The Top 25 Under 25 is a collaboration by members of the Die By The Blade community. It was a combination of staff writers and over 600 readers that ranked Buffalo Sabres players under the age of 25 as of August 1, 2022. Each participant used their own metric of current ability and production to rank each player.

Everyone loves a glow-up story and Tage Thompson’s version of it is truly outstanding.

Last year, Thompson ranked No. 12 on Die By The Blade’s Top 25 Under 25 and there were serious questions about whether he was every going to bloom into a regular scorer at the NHL level or not. The same questions kept floating around him.

“Would he ever become the power forward everyone in hockey assumed he would turn into?”

“Could he shake off being the big return in what was one of the most lopsided trades in recent memory?”

“Could he become a regular NHL player, period?”

With one move by coach Don Granato, all those questions were erased to never be asked again.

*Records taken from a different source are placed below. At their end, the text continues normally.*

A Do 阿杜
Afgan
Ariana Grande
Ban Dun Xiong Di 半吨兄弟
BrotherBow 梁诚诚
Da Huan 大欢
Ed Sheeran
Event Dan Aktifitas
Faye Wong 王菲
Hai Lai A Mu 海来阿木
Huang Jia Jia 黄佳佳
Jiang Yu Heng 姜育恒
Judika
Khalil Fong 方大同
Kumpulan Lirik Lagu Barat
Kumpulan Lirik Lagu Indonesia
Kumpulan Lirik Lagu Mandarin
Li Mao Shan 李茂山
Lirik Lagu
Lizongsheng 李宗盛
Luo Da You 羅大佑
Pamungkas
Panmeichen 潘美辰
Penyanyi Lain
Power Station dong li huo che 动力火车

Instead, they’ve since been replaced by questions like:

“Can he score 40 goals? Or 50?”

“Can he be the best goal-scoring No. 1 center in the NHL?”

“Can he lead the Buffalo Sabres back to the postseason?”

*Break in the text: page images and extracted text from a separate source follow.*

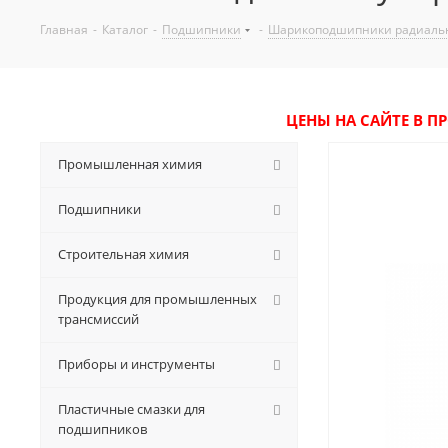
Главная
-
Каталог
-
Подшипники
-
Шарикоподшипники радиаль
ЦЕНЫ НА САЙТЕ В П
Промышленная химия
Подшипники
Строительная химия
Продукция для промышленных
трансмиссий
Приборы и инструменты
Пластичные смазки для
подшипников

Granato moving Thompson to center with Jeff Skinner as one of his wingers, eventually to be joined by Alex Tuch, and have one of the top scoring lines in the NHL changed the course of Thompson’s career.

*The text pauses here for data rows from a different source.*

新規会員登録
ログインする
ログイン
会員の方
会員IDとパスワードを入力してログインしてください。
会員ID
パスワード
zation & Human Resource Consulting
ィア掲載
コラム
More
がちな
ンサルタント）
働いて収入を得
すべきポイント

Last season, Thompson scored 38 goals—more than twice as many as he scored in his previous four pro seasons. He had 68 points in total which was 33 more than he had compiled before that. It was a career-year in every sense of the term and one that sets the bar for him to meet or clear again as his time in Buffalo continues.

His monster season showed that, yes, he can score in the NHL, and no, it’s not as a power forward. Instead, he does it as a 6’7” playmaking center with lightning quick hands and an even faster release on his wrist shot to go along with his booming slapper on power plays.

Thompson went from being predictably used as a big guy to being thoroughly deceptive with his shots and puck handling because he’s big. It’s a remarkable change of fortune for a player who has always been talented (he was a first-round pick of the St. Louis Blues in 2016 after all) but was always miscast in his role under no fault of his own.

Now that the Sabres have unlocked Thompson’s true abilities, the sky is the limit for him and for the organization because of it.